Tragic Love
by Larry Strattner
Look out! The weasel finds it feasible to treat your lust with teeth. Kick his little head as he runs about beneath you. Scream and dance, your skirt held high lest he can fly, or if not sail on empty air, at least run up your leg and through your pants and make a nest within your hair.
With these trials of life you are constantly attacked. Lying on your back and talking on the phone while your current lover labors on alone. Reaching to the bedside table for a little snack you are momentarily taken back at your lack of deep fulfillment as even now you circumvent the effort that would represent some interest in the outcome of events.
So lie there like a sodden Brussel Sprout. Leave your paramour to thrash about. In elusive slippery pursuit driven by the memory of you, cute, which of course you now are not. You're in a squirmy suit. Looking like a slimy newt, though that particular metaphor inaccurate regards to size. More like a slimy hippo. Buggy in the eyes.

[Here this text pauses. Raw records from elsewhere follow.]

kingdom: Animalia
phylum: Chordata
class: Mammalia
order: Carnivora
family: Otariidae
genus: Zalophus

Now at last he finishes, smelling somewhat like a fish. Not at all surprising as he's Finnish. Possibly a bit diminished as his lust has left him. He clearly sees the remnants of his amorous debris. “Rescue me!” he cries. As he swats away the flies surrounding you and bounding out the door deserts you and the weasel, until he finds it feasible to swallow too much whiskey and return.
I really appreciate the density of the language here but it is hard to get a clear sense of what's going on. This may be an instance where the prose is a little too dense and this piece might be more successful if you pull it apart some.
Thanks Roxane. This is one of some little stream of consciousness pieces I was writing for a while. They are some percentage nonsense and have internal rhyme. You make a good point however. I wonder what this would be like if it made more sense? We'll see.